%%

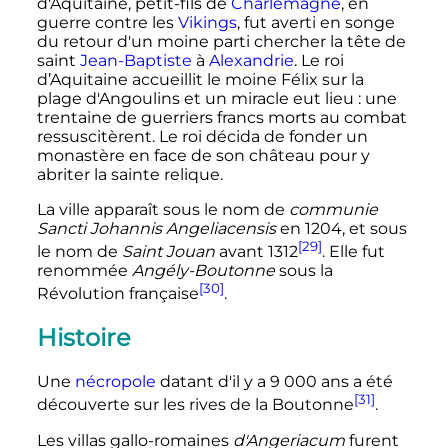
d'Aquitaine, petit-fils de
Charlemagne
, en
guerre contre les
Vikings
, fut averti en songe
du retour d'un moine parti chercher la tête de
saint
Jean-Baptiste
à
Alexandrie
. Le roi
d’Aquitaine accueillit le moine Félix sur la
plage d'Angoulins et un miracle eut lieu
: une
trentaine de guerriers francs morts au combat
ressuscitèrent. Le roi décida de fonder un
monastère en face de son château pour y
abriter la sainte relique.
La ville apparaît sous le nom de
communie
Sancti Johannis Angeliacensis
en 1204, et sous
[29]
le nom de
Saint Jouan
avant 1312
. Elle fut
renommée
Angély-Boutonne
sous la
[30]
Révolution française
.
Histoire
Une
nécropole
datant d'il y a
9 000 ans
a été
[31]
découverte sur les rives de la Boutonne
.
Les villas gallo-romaines
d'Angeriacum
furent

%%

__Prompt__: Produce a verbatim transcription of every line in the listing, images omitted.

__Task response__:
d'Aquitaine, petit-fils de
Charlemagne
, en
guerre contre les
Vikings
, fut averti en songe
du retour d'un moine parti chercher la tête de
saint
Jean-Baptiste
à
Alexandrie
. Le roi
d’Aquitaine accueillit le moine Félix sur la
plage d'Angoulins et un miracle eut lieu
: une
trentaine de guerriers francs morts au combat
ressuscitèrent. Le roi décida de fonder un
monastère en face de son château pour y
abriter la sainte relique.
La ville apparaît sous le nom de
communie
Sancti Johannis Angeliacensis
en 1204, et sous
[29]
le nom de
Saint Jouan
avant 1312
. Elle fut
renommée
Angély-Boutonne
sous la
[30]
Révolution française
.
Histoire
Une
nécropole
datant d'il y a
9 000 ans
a été
[31]
découverte sur les rives de la Boutonne
.
Les villas gallo-romaines
d'Angeriacum
furent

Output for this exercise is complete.